Мы вышли на улицу. Светлый день был еще в самом разгаре. Панская не зря считается средоточием самарской жизни. Народу вокруг было множество. Людская суета обычно тяжело действует мне на нервы, и я, наверное, снова возмечтал бы об удобном диване, возможности вытянуть ноги, в которых давно поселилась тоска, и рюмке рябиновки для бодрости духа, если бы не превышала все эти желания тревога о судьбе единственной моей дочери.

Поколебавшись немного, я сказал:

– А что, Володя, далеко ли отсюда до той улицы? Как ее назвала Настя? Полевая поперечная, кажется?

– Признаться, я думаю о том же – не навестить ли нам господина Витренко? – мгновенно ответил Ульянов. – Полевая поперечная улица отсюда далековато, а от нашего дома на Почтовой вполне близко. Сокольничья прямо в нее и упирается. Так что надобно взять извозчика. Едем, Николай Афанасьевич, вы правы – времени у нас вовсе нет. Поговорим с Григорием, а уж от него прямо домой.

Мы подозвали извозчика, уселись на крытое синим сукном сиденье пролетки и покатили прочь от Панской по Троицкой.

Нужный нам дом мы нашли быстро. Двухэтажный, деревянный, под зеленой крышей, с палисадником, усаженным анютиными глазками, он мало чем отличался от своих соседей по Полевой поперечной.

Мы поднялись на второй этаж, и Владимир постучал в дверь. Некоторое время за филенкой было тихо. Мы переглянулись. Спутник мой пожал плечами, еще раз постучал. Теперь послышались шаги – осторожные, мягкие, словно кто-то не шел к двери, а крался. Еще спустя несколько мгновений послышался приглушенный низкий голос:

– Кто там?

– Нам нужен господин Григорий Витренко, – громко произнес Владимир. – Дома ли он?

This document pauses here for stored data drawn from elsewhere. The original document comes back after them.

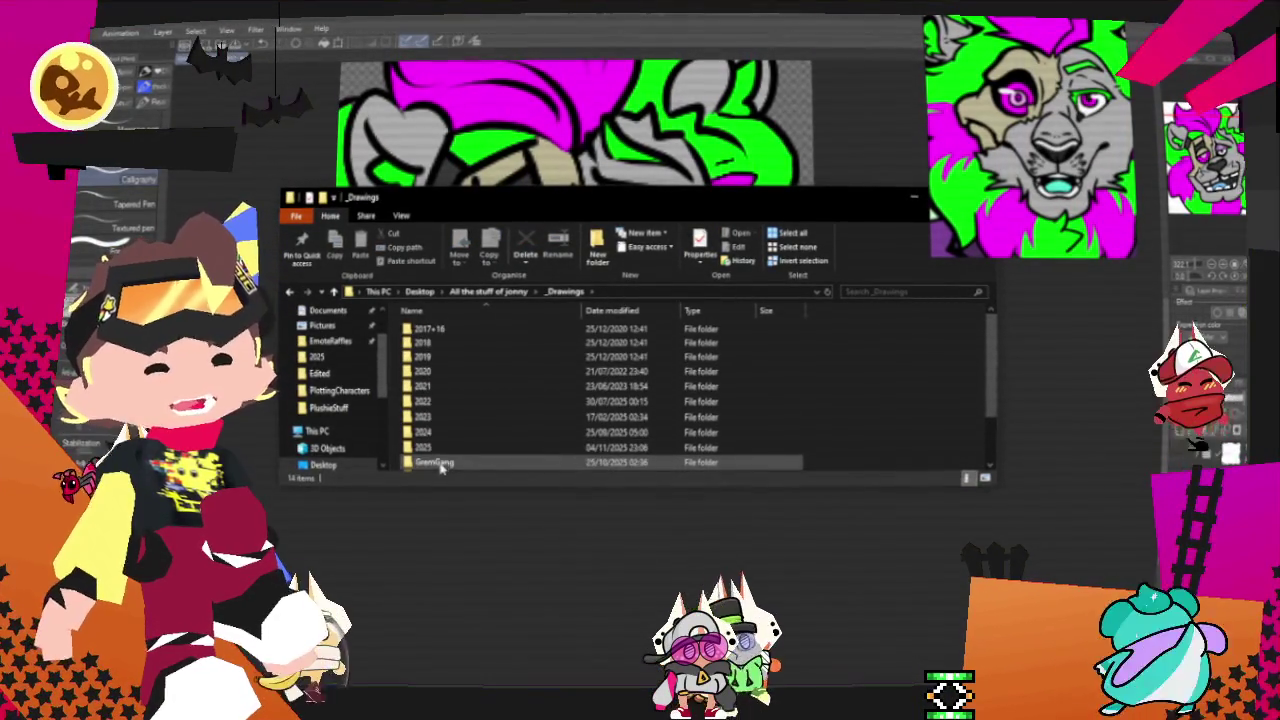
pyautogui.click(502, 293)
pyautogui.doubleClick(440, 329)
pyautogui.doubleClick(440, 335)
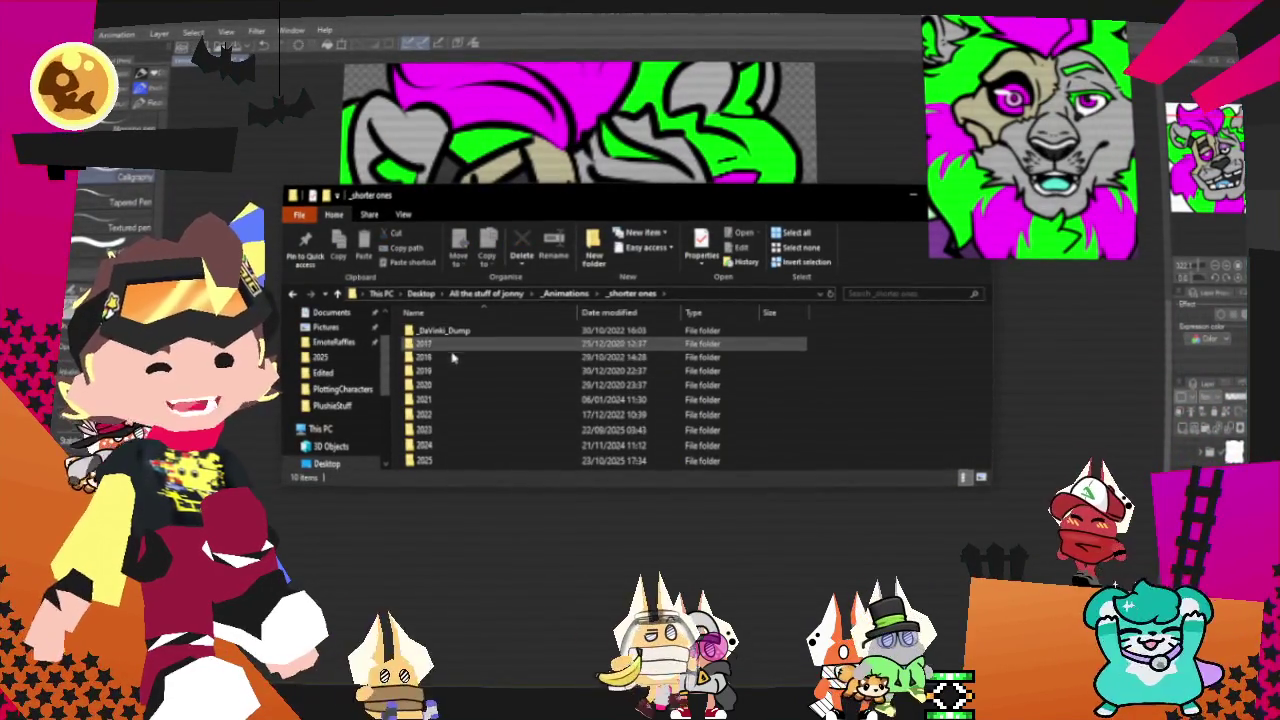
pyautogui.press('alt+Left')
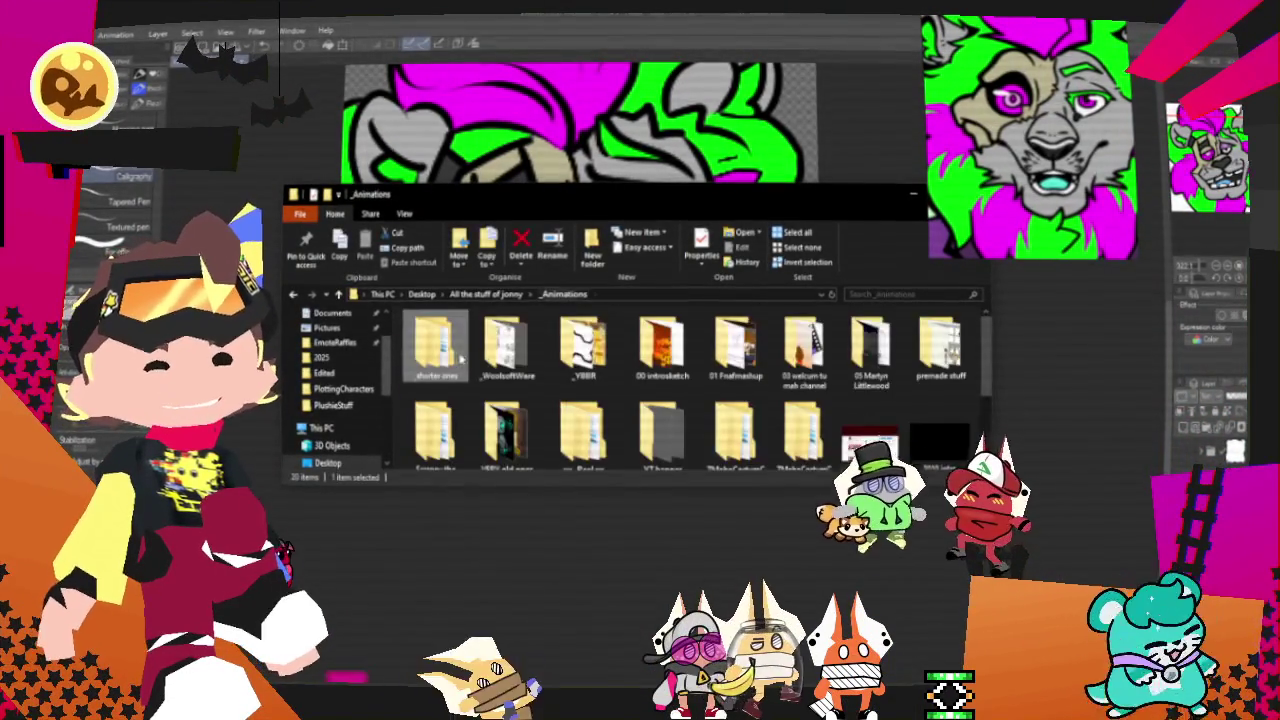
pyautogui.press('alt+Left')
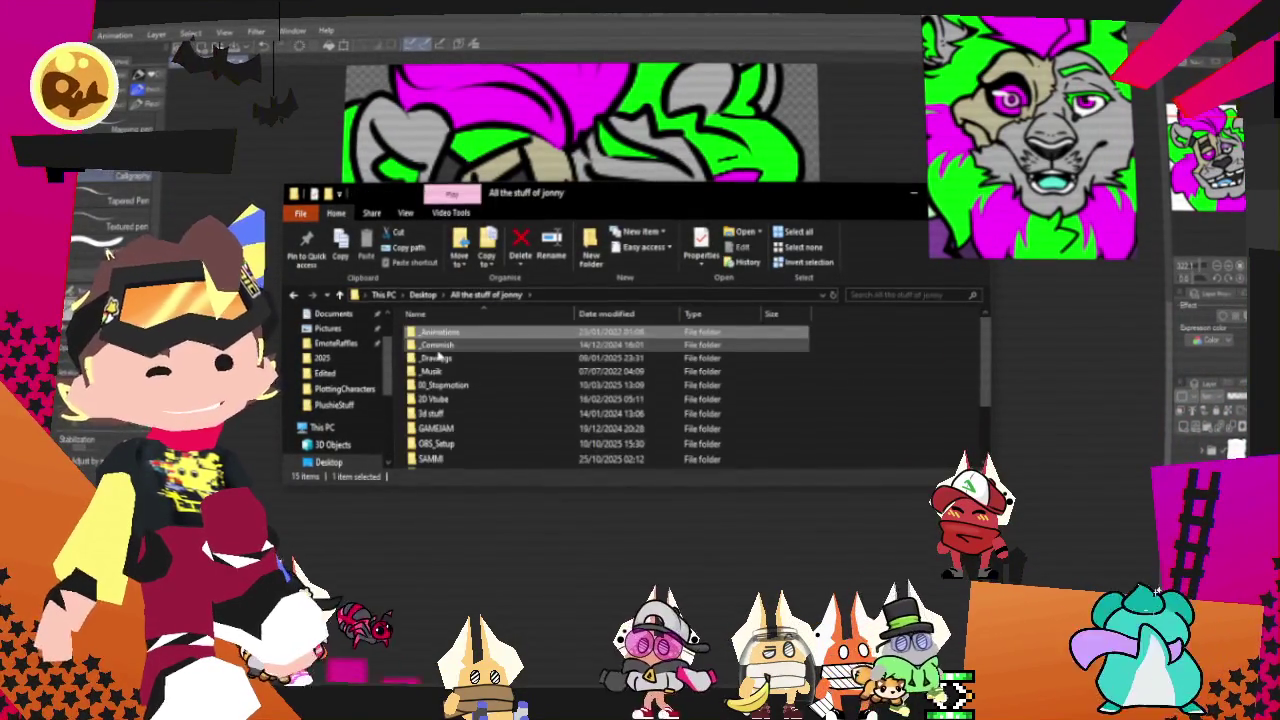
pyautogui.doubleClick(451, 341)
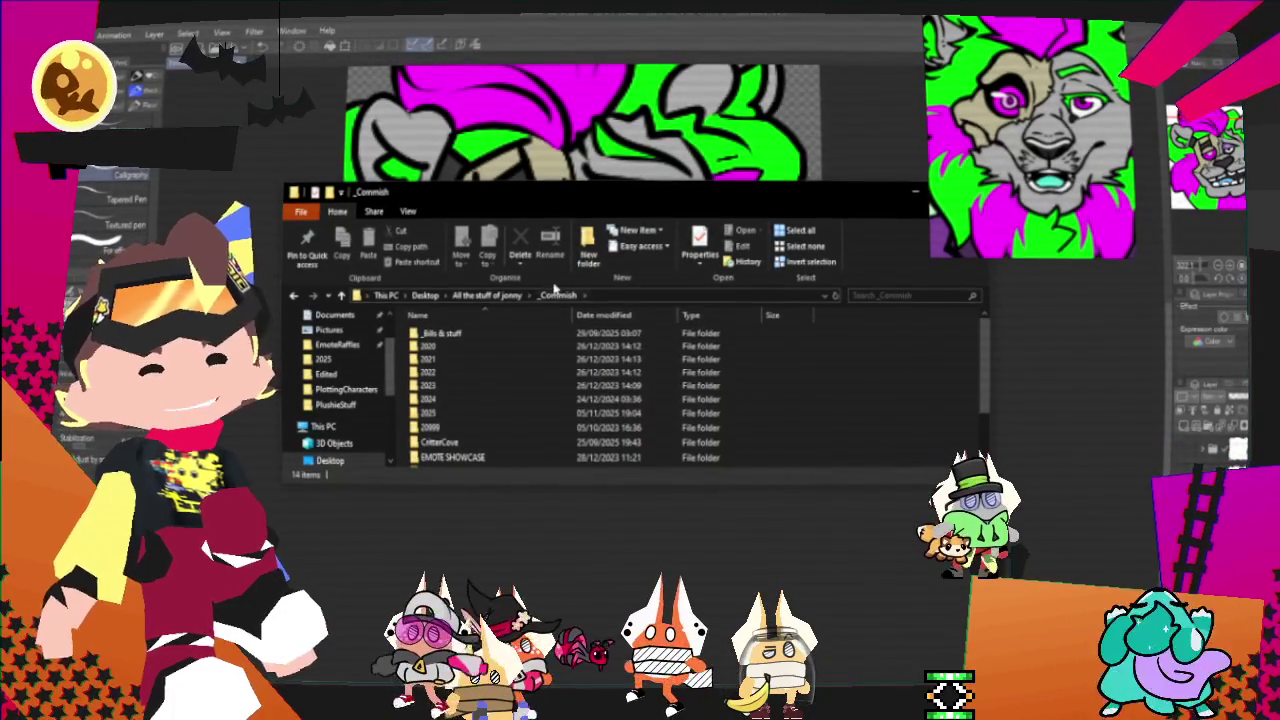
pyautogui.click(495, 296)
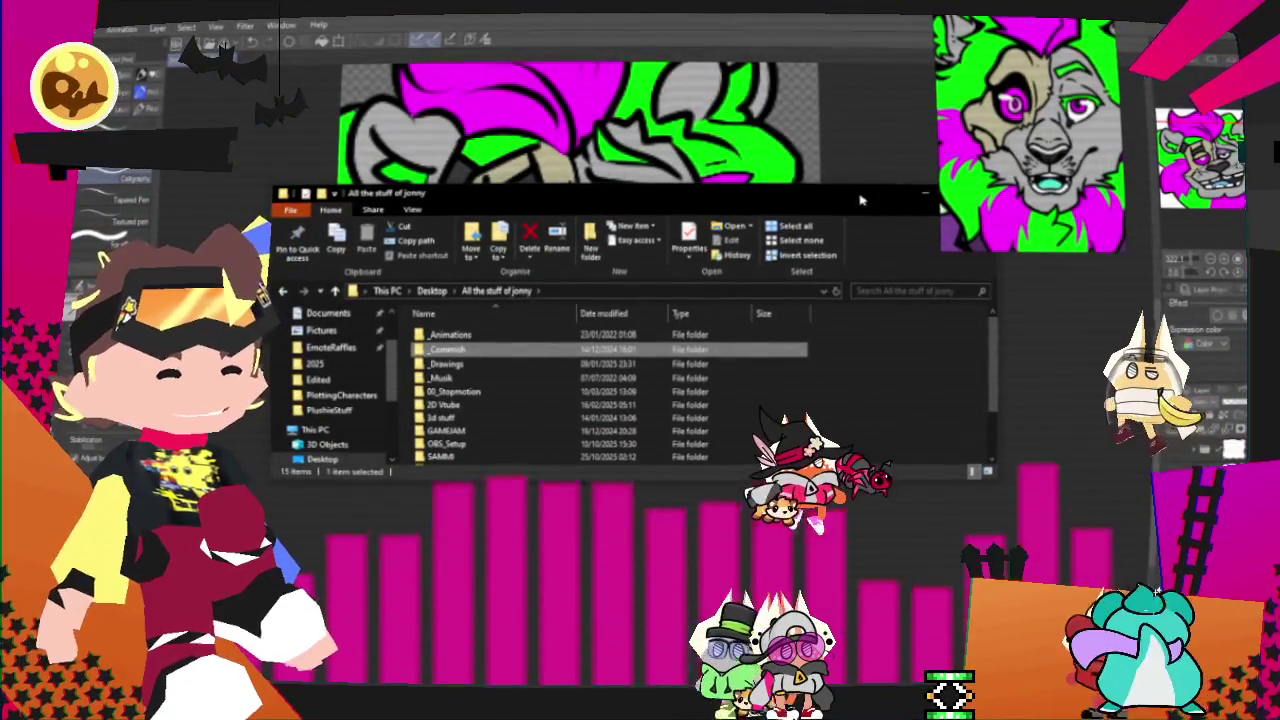
pyautogui.press('alt+Tab')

– А вы кто такие? – настороженно спросил тот же голос.

– Вы бы открыли, Григорий Васильевич, – предложил Владимир, не отвечая на вопрос. – Что ж через дверь-то говорить? Не бойтесь, мы не злоумышленники какие-нибудь!

Послышался звук отпираемого замка. Дверь отворилась, но, сдерживаемая цепочкою, приоткрылась немного, так что мы могли видеть нашего собеседника, а он нас. Я сразу признал молодого человека, бывшего на свадьбе Аленушки. А вот Григорий, похоже, меня не вспомнил. Во всяком случае, взгляд его скользил по нам настороженно.

– Злоумышленников я не боюсь, – объявил он мрачным тоном. – Иным господам с орлами на пуговицах такое наименование больше приличествует. Мое слово! Но и незнакомцев пускать в дом не считаю разумным.

Вот по этому «разумным», сказанному как «розумным», да еще по мягкому «г» в словах «господа» и «пуговицы», и можно было судить о малороссийском происхождении нашего собеседника.

– Тогда давайте познакомимся! – отвечал Владимир. – Ульянов, Владимир Ильич, студент. Если прямо, то – бывший студент. И, – он чуть повернулся ко мне, – Николай Афанасьевич Ильин, управляющий имением.

Витренко чуть поморщился.

– Ваши имена мне ничего не говорят, – сказал он. Однако цепочку снял, дверь распахнул уже во всю ширь и сумрачно пригласил: – Проходите, коли пришли.

Мы переступили порог и оказались в темном коридоре, заканчивающемся тупиком или глухо запертой дверью, от входа было не разобрать. На стену справа падал сноп света из дверного проема, ведущего в комнату. Видно, окна той комнаты выходили на запад: лучи вечернего, но еще полного силы солнца не встречали преград на своем пути.

– У меня не убрано, так что не обессудьте, – все тем же пасмурным тоном предупредил Григорий.

Только теперь я смог рассмотреть неласкового хозяина этого жилища. На вид я бы дал ему лет двадцать пять, не более того. Был Витренко высок и широк в плечах, лицо суровое и угловатое, словно из камня резанное, длинные прямые черные волосы свободно падали на плечи. Одежду его составляли вышитая косоворотка – не малороссийская все же, а такая, которую любит носить определенная часть студенчества, – и синие канаусовые [30] шаровары навыпуск.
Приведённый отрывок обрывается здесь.